Sam Taylor-Wood’s Nowhere Boy (15, All4) tells of John Lennon’s early years and his friendship with one Paul McCartney, laying the foundations for the brilliant years of The Beatles. And Anne-Marie Duff and Kristen Scott Thomas are, of course, excellent as Lennon’s absentee mother and buttoned-up aunt. I loved the warmth of the friendship between Colin and Miles in Blindspotting (15, Netflix), as the two young men observe the gentrification of their San Francisco neighbourhood and try (unsuccessfully) to stay out of trouble. The film is warm and funny with a timely social commentary on the intersections of race and class.

If you have one of our MUBI subscriptions, make yourself some noodles and cuddle up with the sisterhood and friendship of Our Little Sister (PG, Mubi), a tenderly crafted story from Japanese master Hirokazu Kore-eda, about three twenty-something sisters who take in their teenage half-sister after their father’s death. The film follows the quartet’s lives over the course of changing seasons and draws a subtle portrait of a family learning to cope with the past by creating their own future. Also on Mubi is Waterlilies (15, Mubi), the debut film from Céline Sciamma (Portrait of a Lady on Fire) about a trio of adolescent girls, as they come of age and explore friendship and love, around the local pool and the world of synchronised swimming.

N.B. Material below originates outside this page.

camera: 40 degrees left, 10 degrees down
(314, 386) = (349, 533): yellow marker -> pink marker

Much spikier, and with many more Martinis, is A Simple Favor (15, Netflix), a comedy thriller full of acidic humour and sparkling dialogue from Paul Feig (Bridesmaids). When small-town blogger Stephanie (Anna Kendrick) befriends the glamorous Emily (Blake Lively), after their sons request a play date, she is completely over-awed by this enigmatic woman. But when Emily disappears, Stephanie is determined to find out what happened, uncovering a complicated web of mystery. And watch complicated friendships, and a difficult Doctor Who, as Jodie Whittaker plays Anna, living in her mum’s shed and crippled by the loss of her twin brother, in Adult Life Skills (15, Amazon Prime). A visit by her best friend, plus the friendship of a young boy obsessed with Westerns, and the adoring attentions of the local estate agent, help her through her grief in this quirky and sweet film.

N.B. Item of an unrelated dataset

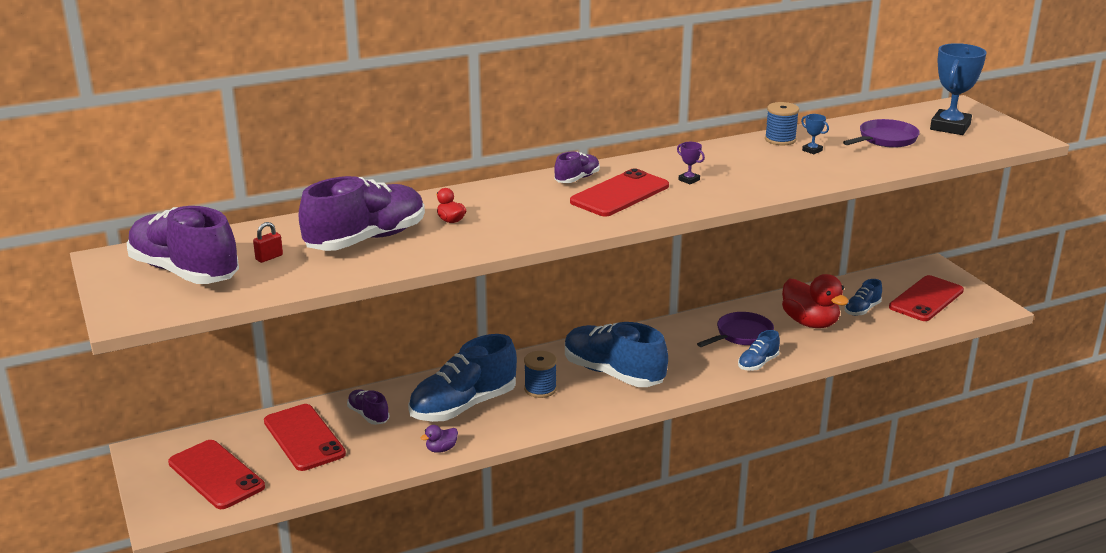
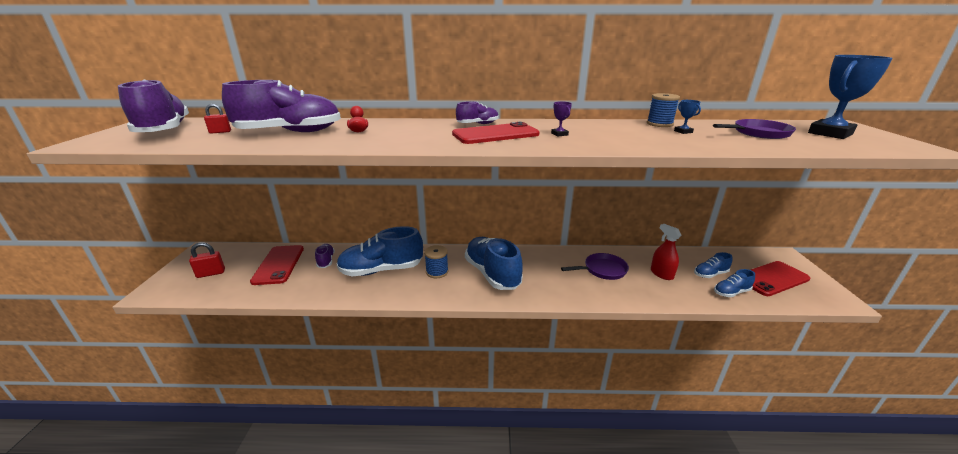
camera: 25 degrees right, 0 degrees up
(216, 475) = (211, 273): red phone -> red padlock
(441, 449) = (338, 295): purple duck -> none
(758, 363) = (602, 294): blue shoe -> blue shoe (731, 292)
(810, 323) = (661, 274): red duck -> red spray bottle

Grab a large glass of wine and settle down with Book Club (12A, Netflix). Four legendary actresses (Diane Keaton, Jane Fonda, Candice Bergen and Mary Steenburgen) play lifelong friends who decide to read Fifty Shades of Grey in their book club. The women reassess their love and sex lives, getting frank with each other and their partners and unleashing a torrent of outrageous innuendo, delivered with relish by a deliciously game cast. It is a treat to watch this quartet of great actors working together in a film that’s as irresistibly cheeky as it’s shamelessly cheesy.